What is Wilson like?

He's fashioned himself as a southern gentleman: very friendly, patient, charming and with a ready smile. He was a boy scout, and in some ways he's still a grown-up boy, in that he has that restlessness and excitement about learning something new. He developed a work ethic as a child when he had to get up at 3 a.m. for a paper route, and he now gets up very early with great purpose. Just look at all those big fat books he has written.

Why did you choose the topic of health care for your next play, which opens in New York City later this year?

Let Me Down Easy is about the beauty of life and the fact that it has an expiration date. In the late 1990s, Yale University School of Medicine asked me to interview doctors and patients and portray them at medical rounds. Since then, I haven't had the desire to make a play about anything else. The project has expanded in my mind from medicine to a long excursion into the human body, its resilience and vulnerability. The play ranges from portraying people who have physical prowess, such as cyclist Lance Armstrong and long-distance swimmer Lynne Cox, to people who are dying for no reason other than chance. And I too have had to come to grips with the fact that I'm going to die.

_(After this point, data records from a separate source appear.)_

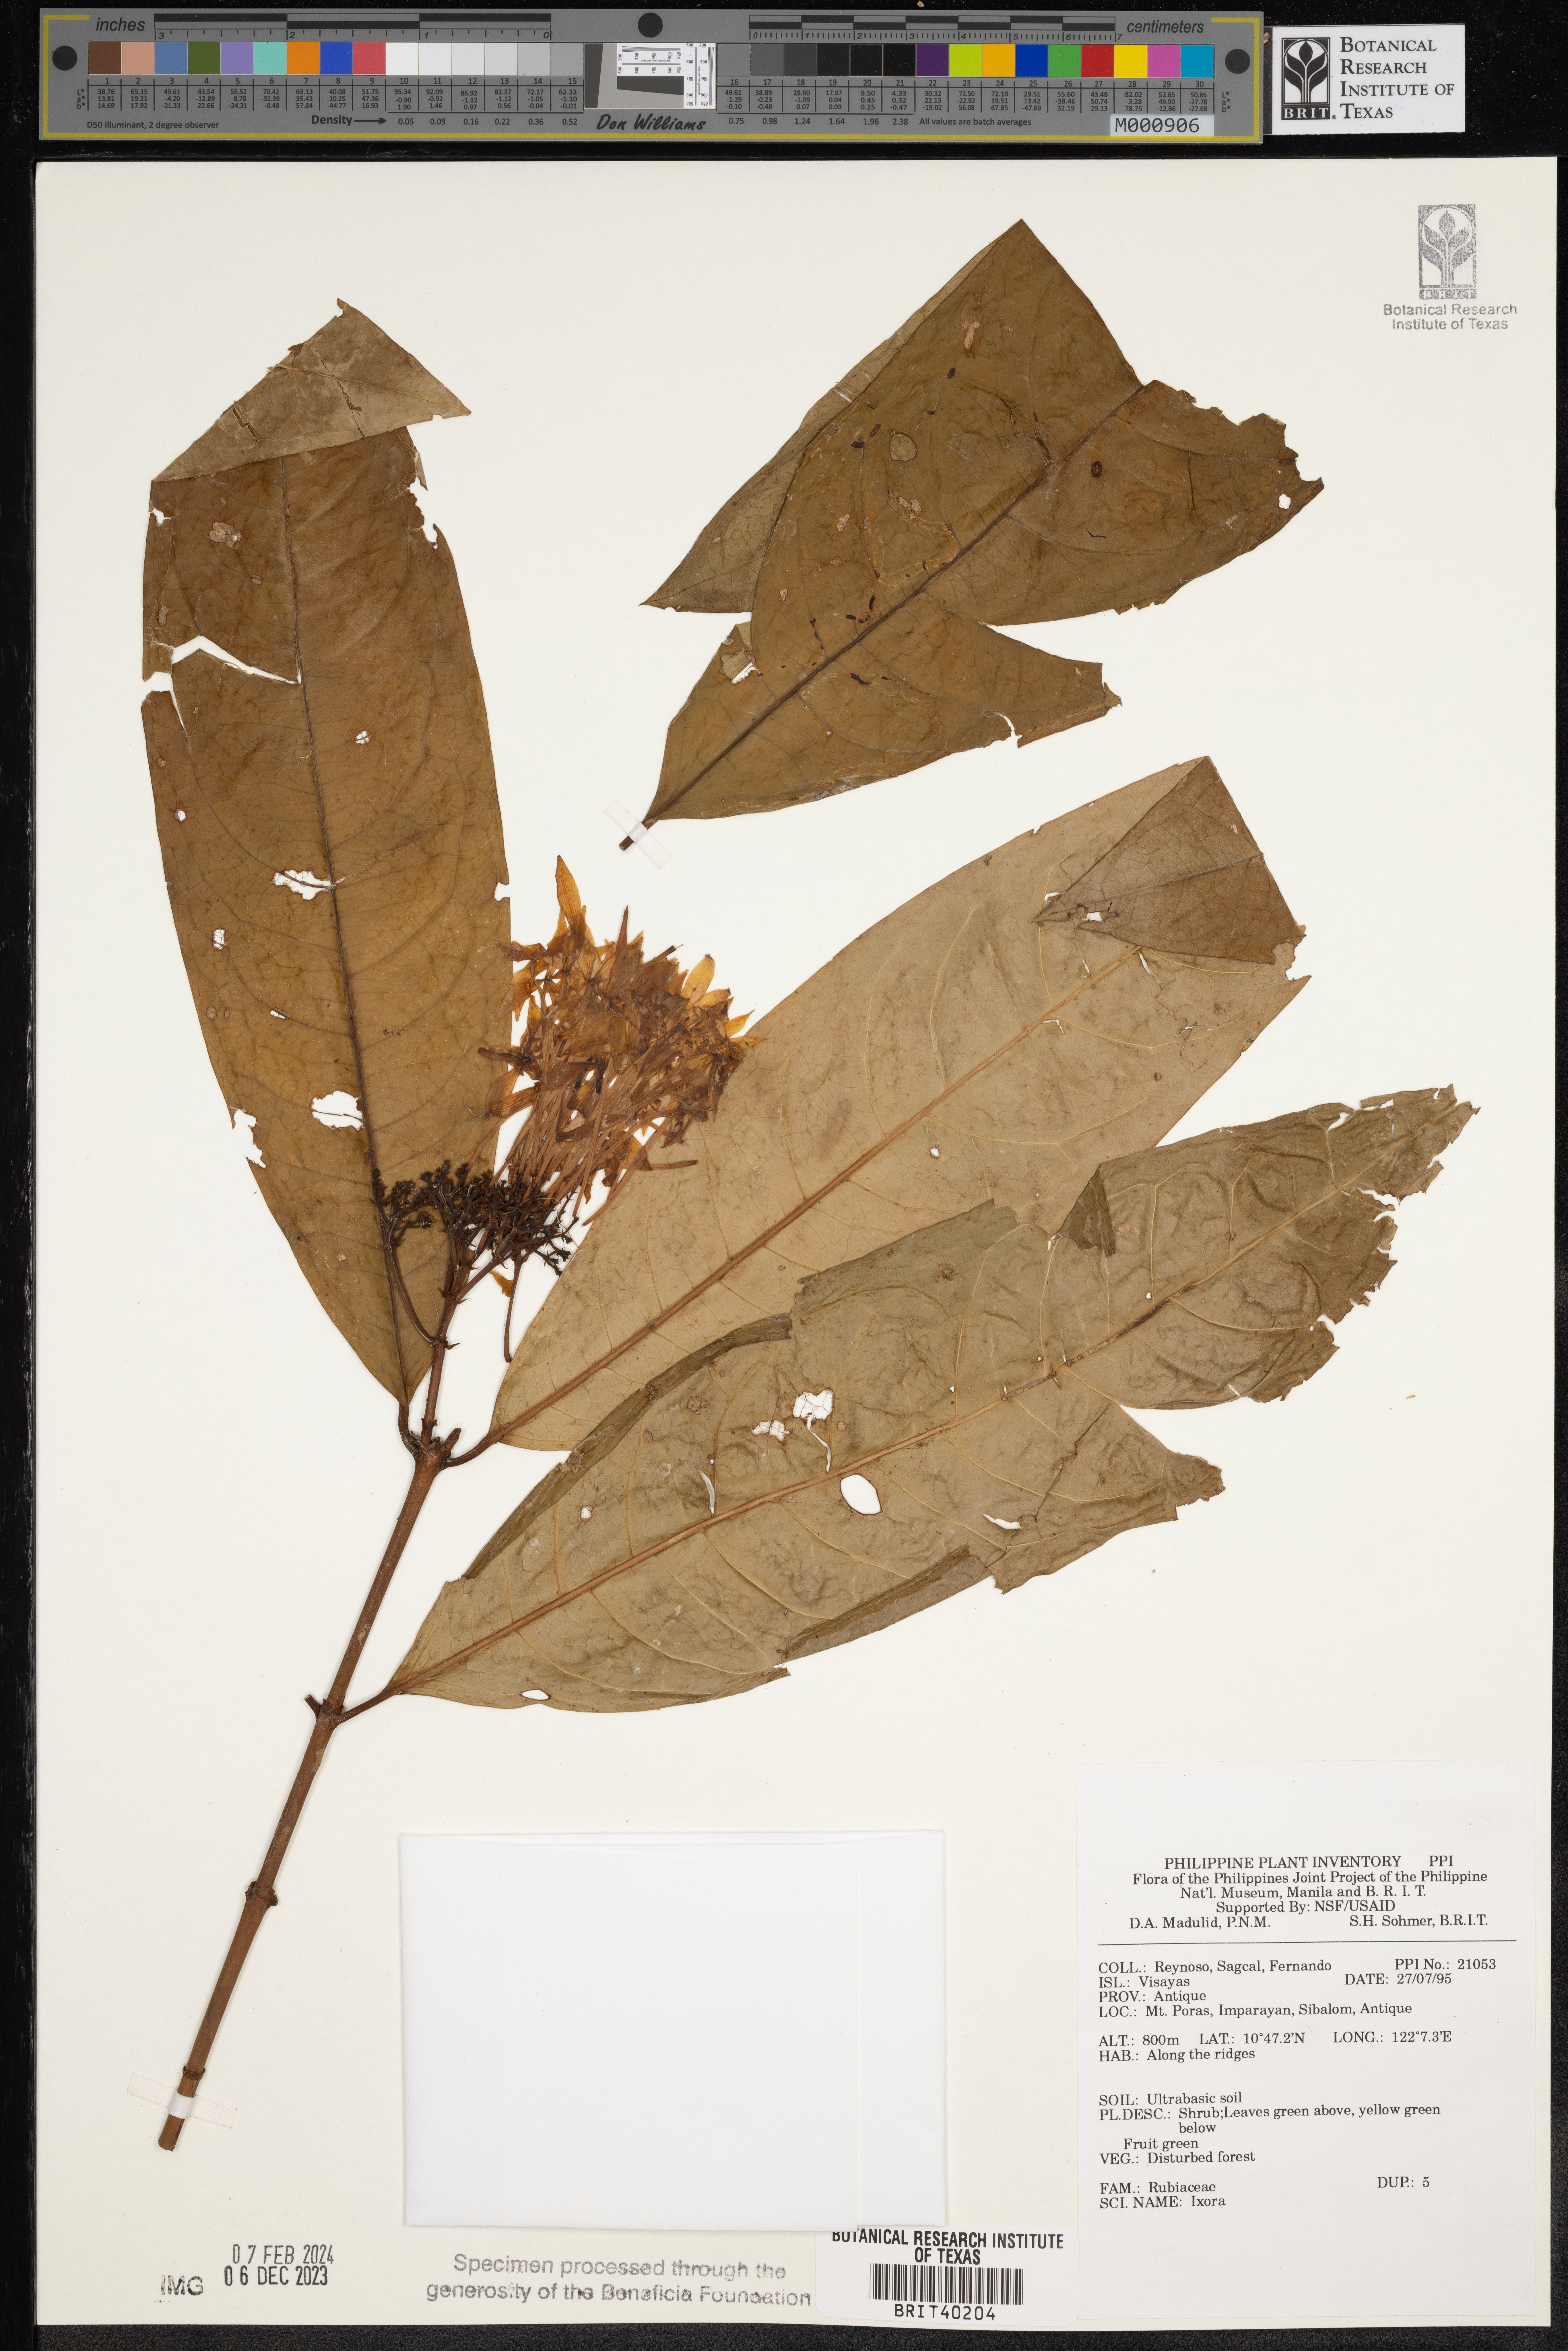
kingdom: Plantae
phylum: Tracheophyta
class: Magnoliopsida
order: Gentianales
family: Rubiaceae
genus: Ixora
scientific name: Ixora
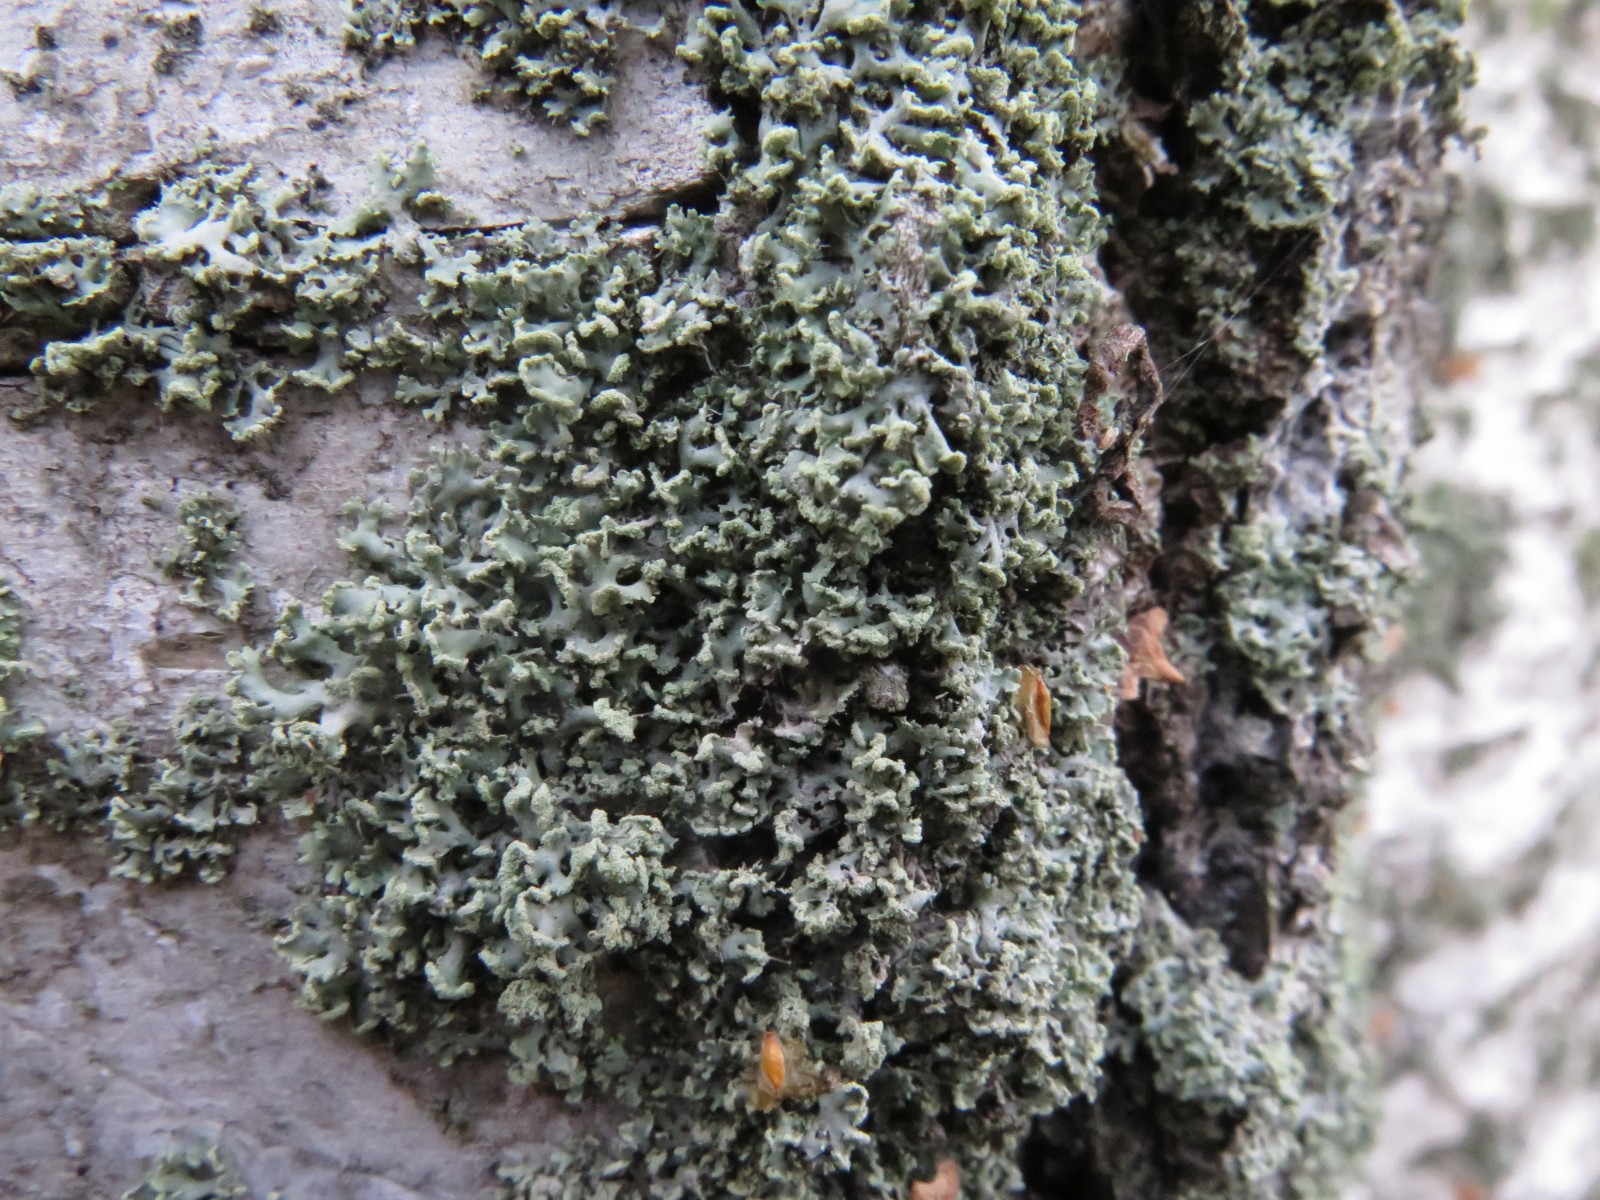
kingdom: Fungi
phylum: Ascomycota
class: Lecanoromycetes
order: Caliciales
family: Physciaceae
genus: Physcia
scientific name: Physcia tenella
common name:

Has your work raised questions for you?

It has left me with unanswered questions about the relationship between speech and inner life. I don't understand exactly what happens when a word enters my imagination, or when I reiterate the word as it was said. There is probably a psychologist, neurologist or linguist who would offer a lot to my study. I should talk to some experts. I'm the machine but I don't know entirely how it works.